• **Data for this task**
----

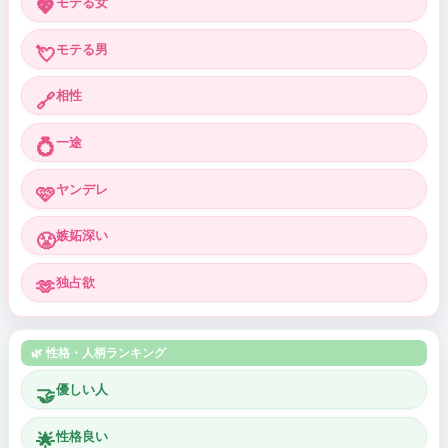
モテる女
💖
モテる男
💘
相性
🔗
一途
💍
ヤンデレ
🩷
嫉妬深い
😤
独占欲
🫶
🌿 性格・人柄ランキング
優しい人
🤝
性格良い
🌟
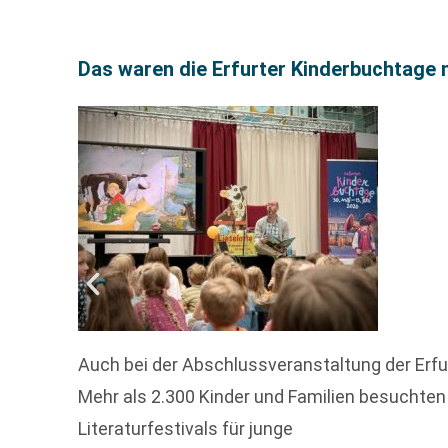
Das waren die Erfurter Kinderbuchtage
Auch bei der Abschlussveranstaltung der Erfu
Mehr als 2.300 Kinder und Familien besuchten
Literaturfestivals für junge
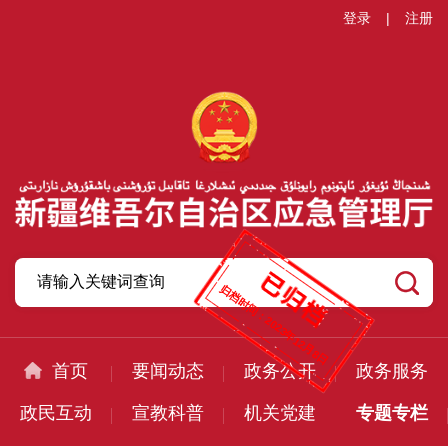
登录
|
注册
归档时间：
2023年12月8日
首页
要闻动态
政务公开
政务服务
政民互动
宣教科普
机关党建
专题专栏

----

• **Your goal**
Write out the data once more exactly, omitting the pictures.

• **Worked solution**
モテる女
💖
モテる男
💘
相性
🔗
一途
💍
ヤンデレ
🩷
嫉妬深い
😤
独占欲
🫶
🌿 性格・人柄ランキング
優しい人
🤝
性格良い
🌟
Das waren die Erfurter Kinderbuchtage
Auch bei der Abschlussveranstaltung der Erfu
Mehr als 2.300 Kinder und Familien besuchten
Literaturfestivals für junge
登录
|
注册
归档时间：
2023年12月8日
首页
要闻动态
政务公开
政务服务
政民互动
宣教科普
机关党建
专题专栏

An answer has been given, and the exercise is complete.